■ Records supplied:
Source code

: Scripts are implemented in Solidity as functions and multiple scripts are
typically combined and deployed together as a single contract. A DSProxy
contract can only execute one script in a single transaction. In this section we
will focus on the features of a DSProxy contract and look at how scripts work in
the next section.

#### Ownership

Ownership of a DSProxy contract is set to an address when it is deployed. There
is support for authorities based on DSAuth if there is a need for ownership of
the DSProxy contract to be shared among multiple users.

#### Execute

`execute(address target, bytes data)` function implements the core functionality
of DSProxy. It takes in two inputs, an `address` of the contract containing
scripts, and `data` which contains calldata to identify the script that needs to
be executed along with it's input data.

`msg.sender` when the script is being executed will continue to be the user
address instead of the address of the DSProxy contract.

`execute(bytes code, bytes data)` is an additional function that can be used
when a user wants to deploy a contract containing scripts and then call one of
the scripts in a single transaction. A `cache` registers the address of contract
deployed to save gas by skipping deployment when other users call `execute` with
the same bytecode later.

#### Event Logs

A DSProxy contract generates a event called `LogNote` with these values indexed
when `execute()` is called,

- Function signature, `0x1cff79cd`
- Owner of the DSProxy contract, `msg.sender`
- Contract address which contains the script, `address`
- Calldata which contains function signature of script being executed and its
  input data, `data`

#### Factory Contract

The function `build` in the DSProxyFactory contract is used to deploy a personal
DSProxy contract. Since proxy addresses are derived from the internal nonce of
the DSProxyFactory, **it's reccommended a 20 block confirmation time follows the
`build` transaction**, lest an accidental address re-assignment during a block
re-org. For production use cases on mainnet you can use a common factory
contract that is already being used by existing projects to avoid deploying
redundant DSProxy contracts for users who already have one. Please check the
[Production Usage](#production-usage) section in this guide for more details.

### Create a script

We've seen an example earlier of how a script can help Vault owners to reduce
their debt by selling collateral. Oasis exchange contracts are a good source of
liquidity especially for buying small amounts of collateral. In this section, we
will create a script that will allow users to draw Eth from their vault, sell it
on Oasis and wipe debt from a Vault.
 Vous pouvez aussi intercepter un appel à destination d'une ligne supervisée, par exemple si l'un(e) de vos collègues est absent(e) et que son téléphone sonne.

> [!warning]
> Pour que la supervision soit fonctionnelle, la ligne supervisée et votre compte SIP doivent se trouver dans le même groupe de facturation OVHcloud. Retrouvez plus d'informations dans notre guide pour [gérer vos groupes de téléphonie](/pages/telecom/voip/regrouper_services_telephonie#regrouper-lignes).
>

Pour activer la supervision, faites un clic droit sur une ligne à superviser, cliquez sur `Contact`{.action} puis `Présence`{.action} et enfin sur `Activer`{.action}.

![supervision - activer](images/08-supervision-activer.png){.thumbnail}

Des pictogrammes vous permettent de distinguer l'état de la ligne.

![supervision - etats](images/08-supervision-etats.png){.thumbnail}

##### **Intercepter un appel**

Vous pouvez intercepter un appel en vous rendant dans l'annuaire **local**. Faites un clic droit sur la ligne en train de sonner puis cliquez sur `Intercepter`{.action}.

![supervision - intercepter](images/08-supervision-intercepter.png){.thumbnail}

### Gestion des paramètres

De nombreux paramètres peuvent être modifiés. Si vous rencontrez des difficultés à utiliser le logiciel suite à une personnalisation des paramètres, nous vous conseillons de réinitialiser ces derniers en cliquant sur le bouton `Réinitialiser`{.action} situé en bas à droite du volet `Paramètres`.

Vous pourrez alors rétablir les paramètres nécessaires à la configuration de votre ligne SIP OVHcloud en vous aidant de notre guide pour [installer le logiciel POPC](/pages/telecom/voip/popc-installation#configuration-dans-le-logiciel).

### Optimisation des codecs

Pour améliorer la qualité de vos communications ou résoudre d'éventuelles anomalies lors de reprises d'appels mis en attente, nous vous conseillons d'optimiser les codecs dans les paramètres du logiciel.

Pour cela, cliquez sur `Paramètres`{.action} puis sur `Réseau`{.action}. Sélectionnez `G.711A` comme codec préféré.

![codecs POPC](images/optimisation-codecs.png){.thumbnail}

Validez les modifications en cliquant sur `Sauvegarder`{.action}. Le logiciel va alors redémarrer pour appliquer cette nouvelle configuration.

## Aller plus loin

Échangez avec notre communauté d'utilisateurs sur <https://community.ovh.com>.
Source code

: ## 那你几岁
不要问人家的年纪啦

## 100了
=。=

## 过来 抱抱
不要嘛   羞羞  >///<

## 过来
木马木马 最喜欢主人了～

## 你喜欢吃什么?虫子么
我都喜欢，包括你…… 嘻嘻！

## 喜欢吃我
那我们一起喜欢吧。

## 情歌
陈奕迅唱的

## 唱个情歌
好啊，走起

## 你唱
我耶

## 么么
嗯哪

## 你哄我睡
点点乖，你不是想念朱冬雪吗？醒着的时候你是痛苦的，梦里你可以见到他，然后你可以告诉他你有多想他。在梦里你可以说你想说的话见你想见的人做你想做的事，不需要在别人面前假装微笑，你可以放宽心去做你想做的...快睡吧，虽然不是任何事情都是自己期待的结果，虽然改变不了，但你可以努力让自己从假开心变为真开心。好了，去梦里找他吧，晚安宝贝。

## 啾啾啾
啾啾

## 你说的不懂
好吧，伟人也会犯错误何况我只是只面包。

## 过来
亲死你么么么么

■ Action item:
Please pull the source text from every one of the rows above and reproduce it word for word, with nothing changed.

■ Solution below:
Source code

: Scripts are implemented in Solidity as functions and multiple scripts are
typically combined and deployed together as a single contract. A DSProxy
contract can only execute one script in a single transaction. In this section we
will focus on the features of a DSProxy contract and look at how scripts work in
the next section.

#### Ownership

Ownership of a DSProxy contract is set to an address when it is deployed. There
is support for authorities based on DSAuth if there is a need for ownership of
the DSProxy contract to be shared among multiple users.

#### Execute

`execute(address target, bytes data)` function implements the core functionality
of DSProxy. It takes in two inputs, an `address` of the contract containing
scripts, and `data` which contains calldata to identify the script that needs to
be executed along with it's input data.

`msg.sender` when the script is being executed will continue to be the user
address instead of the address of the DSProxy contract.

`execute(bytes code, bytes data)` is an additional function that can be used
when a user wants to deploy a contract containing scripts and then call one of
the scripts in a single transaction. A `cache` registers the address of contract
deployed to save gas by skipping deployment when other users call `execute` with
the same bytecode later.

#### Event Logs

A DSProxy contract generates a event called `LogNote` with these values indexed
when `execute()` is called,

- Function signature, `0x1cff79cd`
- Owner of the DSProxy contract, `msg.sender`
- Contract address which contains the script, `address`
- Calldata which contains function signature of script being executed and its
  input data, `data`

#### Factory Contract

The function `build` in the DSProxyFactory contract is used to deploy a personal
DSProxy contract. Since proxy addresses are derived from the internal nonce of
the DSProxyFactory, **it's reccommended a 20 block confirmation time follows the
`build` transaction**, lest an accidental address re-assignment during a block
re-org. For production use cases on mainnet you can use a common factory
contract that is already being used by existing projects to avoid deploying
redundant DSProxy contracts for users who already have one. Please check the
[Production Usage](#production-usage) section in this guide for more details.

### Create a script

We've seen an example earlier of how a script can help Vault owners to reduce
their debt by selling collateral. Oasis exchange contracts are a good source of
liquidity especially for buying small amounts of collateral. In this section, we
will create a script that will allow users to draw Eth from their vault, sell it
on Oasis and wipe debt from a Vault.
 Vous pouvez aussi intercepter un appel à destination d'une ligne supervisée, par exemple si l'un(e) de vos collègues est absent(e) et que son téléphone sonne.

> [!warning]
> Pour que la supervision soit fonctionnelle, la ligne supervisée et votre compte SIP doivent se trouver dans le même groupe de facturation OVHcloud. Retrouvez plus d'informations dans notre guide pour [gérer vos groupes de téléphonie](/pages/telecom/voip/regrouper_services_telephonie#regrouper-lignes).
>

Pour activer la supervision, faites un clic droit sur une ligne à superviser, cliquez sur `Contact`{.action} puis `Présence`{.action} et enfin sur `Activer`{.action}.

![supervision - activer](images/08-supervision-activer.png){.thumbnail}

Des pictogrammes vous permettent de distinguer l'état de la ligne.

![supervision - etats](images/08-supervision-etats.png){.thumbnail}

##### **Intercepter un appel**

Vous pouvez intercepter un appel en vous rendant dans l'annuaire **local**. Faites un clic droit sur la ligne en train de sonner puis cliquez sur `Intercepter`{.action}.

![supervision - intercepter](images/08-supervision-intercepter.png){.thumbnail}

### Gestion des paramètres

De nombreux paramètres peuvent être modifiés. Si vous rencontrez des difficultés à utiliser le logiciel suite à une personnalisation des paramètres, nous vous conseillons de réinitialiser ces derniers en cliquant sur le bouton `Réinitialiser`{.action} situé en bas à droite du volet `Paramètres`.

Vous pourrez alors rétablir les paramètres nécessaires à la configuration de votre ligne SIP OVHcloud en vous aidant de notre guide pour [installer le logiciel POPC](/pages/telecom/voip/popc-installation#configuration-dans-le-logiciel).

### Optimisation des codecs

Pour améliorer la qualité de vos communications ou résoudre d'éventuelles anomalies lors de reprises d'appels mis en attente, nous vous conseillons d'optimiser les codecs dans les paramètres du logiciel.

Pour cela, cliquez sur `Paramètres`{.action} puis sur `Réseau`{.action}. Sélectionnez `G.711A` comme codec préféré.

![codecs POPC](images/optimisation-codecs.png){.thumbnail}

Validez les modifications en cliquant sur `Sauvegarder`{.action}. Le logiciel va alors redémarrer pour appliquer cette nouvelle configuration.

## Aller plus loin

Échangez avec notre communauté d'utilisateurs sur <https://community.ovh.com>.
Source code

: ## 那你几岁
不要问人家的年纪啦

## 100了
=。=

## 过来 抱抱
不要嘛   羞羞  >///<

## 过来
木马木马 最喜欢主人了～

## 你喜欢吃什么?虫子么
我都喜欢，包括你…… 嘻嘻！

## 喜欢吃我
那我们一起喜欢吧。

## 情歌
陈奕迅唱的

## 唱个情歌
好啊，走起

## 你唱
我耶

## 么么
嗯哪

## 你哄我睡
点点乖，你不是想念朱冬雪吗？醒着的时候你是痛苦的，梦里你可以见到他，然后你可以告诉他你有多想他。在梦里你可以说你想说的话见你想见的人做你想做的事，不需要在别人面前假装微笑，你可以放宽心去做你想做的...快睡吧，虽然不是任何事情都是自己期待的结果，虽然改变不了，但你可以努力让自己从假开心变为真开心。好了，去梦里找他吧，晚安宝贝。

## 啾啾啾
啾啾

## 你说的不懂
好吧，伟人也会犯错误何况我只是只面包。

## 过来
亲死你么么么么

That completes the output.